Thank you. For JEPG, the input image size is 126 , it gets 133 after padding, and then through patch embeding , the patch resolution is 33 . In the window_partition , it cannot be divided exactly and maybe lose some information, am I corrrect? I see swin transformer for detection padding for several times, so I am confused why padding like this.

No, we use 126x126 patch and 7x7 window size for training JPEG CAR, so the patch number is (126/7)x(126/7)=18x18. We don't use any padding inside the model. In testing, we pad the testing image to be a multiple of 7. See

SwinIR/main_test_swinir.py

Line 56 in 5bd10ce

# pad input image to be a multiple of window_size

不，我们使用 126x126 的补丁和 7x7 的窗口大小来训练 JPEG CAR，因此补丁编号是 (126/7)x(126/7)=18x18。我们不在模型内部使用任何填充。在测试中，我们将测试图像填充为 7 的倍数。参见

SwinIR/main_test_swinir.py

Line 56 in 5bd10ce

# pad input image to be a multiple of window_size

Thanks a lot ! I get it !

Thanks for sharing this contributional work! In padding code, you use h_pad = (h_old // window_size + 1 ) * window_size - h_old can process the arbitrary images, but the outputs of SwinIR are different the inputs. Is it possible to ensure the input and output sizes are always the same? Even the size of input image is not a multiple of 8.

No. SwinIR operates on a small window (8x8), so you always have to pad it to be a multiple of 8 in testing. After testing, you crop it to be the same size as the GT HR image. This operation has little impact on the final performance.

No. SwinIR operates on a small window (8x8), so you always have to pad it to be a multiple of 8 in testing. After testing, you crop it to be the same size as the GT HR image. This operation has little impact on the final performance.

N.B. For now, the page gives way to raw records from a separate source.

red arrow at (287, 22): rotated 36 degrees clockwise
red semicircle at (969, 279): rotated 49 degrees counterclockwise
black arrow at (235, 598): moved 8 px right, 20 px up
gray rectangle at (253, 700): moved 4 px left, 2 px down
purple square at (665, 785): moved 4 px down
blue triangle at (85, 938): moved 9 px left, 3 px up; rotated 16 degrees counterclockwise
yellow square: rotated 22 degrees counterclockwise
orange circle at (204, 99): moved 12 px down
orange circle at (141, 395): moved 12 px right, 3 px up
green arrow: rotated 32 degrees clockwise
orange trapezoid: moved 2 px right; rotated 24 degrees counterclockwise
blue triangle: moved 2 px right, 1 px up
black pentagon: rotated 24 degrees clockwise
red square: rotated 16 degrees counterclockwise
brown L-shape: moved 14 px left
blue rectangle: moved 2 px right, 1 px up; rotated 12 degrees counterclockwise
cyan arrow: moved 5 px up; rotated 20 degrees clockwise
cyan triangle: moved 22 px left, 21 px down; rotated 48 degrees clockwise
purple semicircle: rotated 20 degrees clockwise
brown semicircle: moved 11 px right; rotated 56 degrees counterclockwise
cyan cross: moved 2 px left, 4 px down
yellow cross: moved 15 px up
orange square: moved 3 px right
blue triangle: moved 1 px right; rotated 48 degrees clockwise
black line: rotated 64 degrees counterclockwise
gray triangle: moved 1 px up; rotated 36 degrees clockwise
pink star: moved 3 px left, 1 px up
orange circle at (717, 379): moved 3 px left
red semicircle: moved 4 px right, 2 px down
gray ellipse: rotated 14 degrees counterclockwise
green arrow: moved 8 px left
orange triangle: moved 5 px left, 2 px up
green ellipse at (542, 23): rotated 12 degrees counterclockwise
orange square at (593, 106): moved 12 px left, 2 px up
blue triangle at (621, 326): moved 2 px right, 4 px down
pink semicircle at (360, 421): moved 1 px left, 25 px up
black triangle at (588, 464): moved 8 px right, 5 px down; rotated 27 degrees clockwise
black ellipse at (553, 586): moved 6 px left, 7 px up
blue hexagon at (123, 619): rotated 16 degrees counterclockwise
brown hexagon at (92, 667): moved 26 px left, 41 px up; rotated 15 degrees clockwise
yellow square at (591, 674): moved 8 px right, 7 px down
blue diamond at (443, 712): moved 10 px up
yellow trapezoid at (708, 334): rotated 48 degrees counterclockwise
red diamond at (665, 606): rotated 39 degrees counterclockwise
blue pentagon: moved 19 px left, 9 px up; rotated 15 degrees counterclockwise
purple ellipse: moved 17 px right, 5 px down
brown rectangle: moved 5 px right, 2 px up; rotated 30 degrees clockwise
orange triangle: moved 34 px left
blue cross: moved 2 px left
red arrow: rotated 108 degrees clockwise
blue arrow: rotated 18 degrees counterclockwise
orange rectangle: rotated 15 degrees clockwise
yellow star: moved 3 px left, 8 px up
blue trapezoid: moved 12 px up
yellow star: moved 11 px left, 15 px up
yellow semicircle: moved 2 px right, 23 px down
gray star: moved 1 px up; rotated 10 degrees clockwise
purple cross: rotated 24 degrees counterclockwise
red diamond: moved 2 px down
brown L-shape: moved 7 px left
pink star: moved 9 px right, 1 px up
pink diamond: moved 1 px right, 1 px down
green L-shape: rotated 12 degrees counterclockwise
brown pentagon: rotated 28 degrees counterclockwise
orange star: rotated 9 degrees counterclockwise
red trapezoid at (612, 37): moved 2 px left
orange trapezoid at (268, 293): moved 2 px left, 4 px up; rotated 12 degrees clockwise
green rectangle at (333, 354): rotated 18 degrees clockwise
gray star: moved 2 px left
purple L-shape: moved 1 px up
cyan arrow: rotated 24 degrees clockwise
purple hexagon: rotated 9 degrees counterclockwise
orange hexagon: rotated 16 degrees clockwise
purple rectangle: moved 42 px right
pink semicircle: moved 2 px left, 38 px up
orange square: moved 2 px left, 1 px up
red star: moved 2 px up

Thanks a lot, I will try it.

Feel free to open it if you have more questions.

SwinIR solves the resolution-adaptivity problem of Transformers for low-level vision, which is great. However, the adopted window attention can only attain local interactions, which might restrict its model capacity.

We gently invite you to check out our MAXIM model accepted to CVPR 2022 Oral. It contains both global and local MLPs that can also directly test on images with arbitrary sizes. We test on slightly different image restoration tasks -- denoising, deblurring, draining, dehazing, enhancement. Our code and model has been released at https://github.com/google-research/maxim

Why SwinIR can be directly (not patch by patch) tested on images with arbitrary sizes?